Arithmetic package for the Fōrmulæ programming language.

Fōrmulæ is also a software framework for visualization, edition and manipulation of complex expressions, from many fields. The code for an specific field —i.e. arithmetics— is encapsulated in a single unit called a Fōrmulæ package.

This repository contains the source code for the arithmetic package. It is intended to the computation of many arithmetical and mathematical operations.

The GitHub organization formulae-org encompasses the source code for the rest of packages, as well as the web application.

Take a look at this tutorial to know the capabilities of the Fōrmulæ arithmetic package.

• Types of numbers
  • Integer numbers of arbitrary size
  • Decimal numbers, of arbitrary precision
  • Rational numbers, of arbitrary size for numerator / denominator
• Precision management
  • Based on significant digits
  • It can be set globally or by specific operation
• Rounding
  • Rounding operation
    • Rounding to precision. This mode is used by most operations
  • Rounding modes. They can be set globally or by specific operation
    • Direct, away from zero
    • Direct, towards zero
    • Direct, towards infinity
    • Direct, towards minus infinity
    • To nearest, half away from zero
    • To nearest, half towards zero
    • To nearest, half towards infinity
    • To nearest, half towards minus infinity
    • To nearest, half to even
• "Numeric" operation, forces the operation to be performed with decimal arithmetic. Precision can be specified
• Basic arithmetic operations: addition, multiplication, division and exponentiation
  • Integer, decimal and rational numbers, even mixing them
  • With any precision and rounding mode
  • Division is visualized as fraction $\frac{a}{b}$
  • Exponentiation is visualized as $a^b$
• Comparison between integer, decimal and rational numbers, even mixing them
  • Relational operators $a = b$, $a \ne b$, $a > b$, $a < b$, $a \leq b$, $a \geq b$
  • Three-way comparison operator
• Rationalization of decimal values.

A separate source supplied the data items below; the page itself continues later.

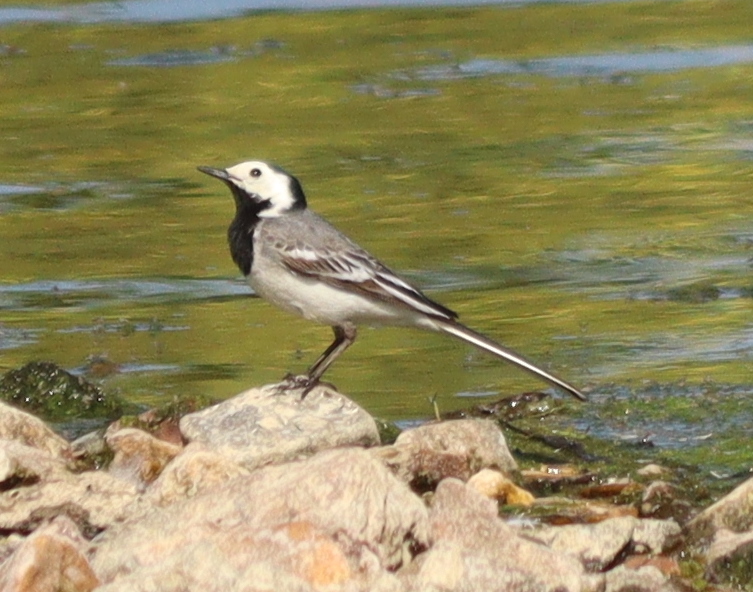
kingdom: Animalia
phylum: Chordata
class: Aves
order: Passeriformes
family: Motacillidae
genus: Motacilla
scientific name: Motacilla alba
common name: White wagtail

Rationalization specifying number of repeating digits
• Absolute value, visualized as $|a|$
• Sign function
• Square root, visualized as $\sqrt a$
• Factorial, visualized as $n!$
• Rounding decimal and rational numbers to integers
  • Truncation
  • Floor, visualized as $\lfloor x \rfloor$
  • Ceiling, visualized as $\lceil x \rceil$
  • Any other rounding mode
• Rounding decimal and rational numbers to decimal with decimal places
• Rounding decimal and rational numbers to multiple values
• Separation of integer and decimal parts, retrieving the number of decimal places
• List of digits of a integer positive number
  • In base 10 by default, but any integer positive number can be specified as the base
  • A size (of list) can be specified. For numbers with less digits, zero values are padded
• Pseudorandom number generation with uniform distribution
  • In the real interval $[ 0, 1 \rangle$
  • In a range of integer values
• Testing operation
  • Expression being a real number (integer or decimal)
  • Expression being a rational number
  • Expression being numeric (a integer, decimal or rational number)
  • Expression beig an integer number (an integer, or decimal number with no fractional part)
  • Expression being an integer number
  • Expression being a decimal number
  • Expression beign a positive number, either integer, decimal or rational
  • Expression beign a negative number, either integer, decimal or rational
  • Expression being a zero number, either integer or decimal
  • Expression being an even number (either integer or decimal with no fractional part)
  • Expression being an odd number (either integer or decimal with no fractional part)
  • Whether an integer number divides other, visualization as $a \mid b$
  • Whether an integer number does not divide other, visualization as $a \nmid b$
• Conversion from/to other data types
  • From string to integer or decimal values, in decimal or bases between 2 and 36
  • From integer or decimal number to a string representation
• Div, Mod and DivMod operations
  • Between integer, decimal and rational number, even mixing them
  • Using any precision
  • Using any of the 9 roundig modes, or the euclidean division mode
• Related to number theory
  • Primality test of a positive integer number
  • List of prime factors of a integer number
  • Greatest common divisor of a list of integer numbers
  • Least common multiple of a list of integer numbers
  • Modular exponentiation
  • Modular multiplicative inverse
• Piecewise-defined functions
• Summation of a sequence of a finite number of terms, visually using the Capital-sigma notation $\sum$
• Product of a sequence of a finite number of terms, visually using the Capital-pi notation $\prod$
• Numerical calculation of the following transcendental functions, for a decimal number, with any precision and rounding mode
  • Common (base 10) logarithm
  • Natural logarithm
  • Binary logarithm
  • Logarithm in specific base
• Numerical calculation of the following trigonometric functions, for a decimal number, with any precision and rounding mode
  • Sine, cosine, tangent, cotangent, secant, cosecant
  • Arc sine, arc cosine, arc tangent, arc cotangent, arc secant, arc cosecant
  • 2-argument arctangent (atan2)
• Numerical calculation of the following hyperbolic functions, for a decimal number, with any precision and rounding mode
  • Sine, cosine, tangent, cotangent, secant, cosecant
  • Arc sine, arc cosine, arc tangent, arc cotangent, arc secant, arc cosecant
• Symbolic representation of π and e constants. Numeric conversion with any precision and roundig mode.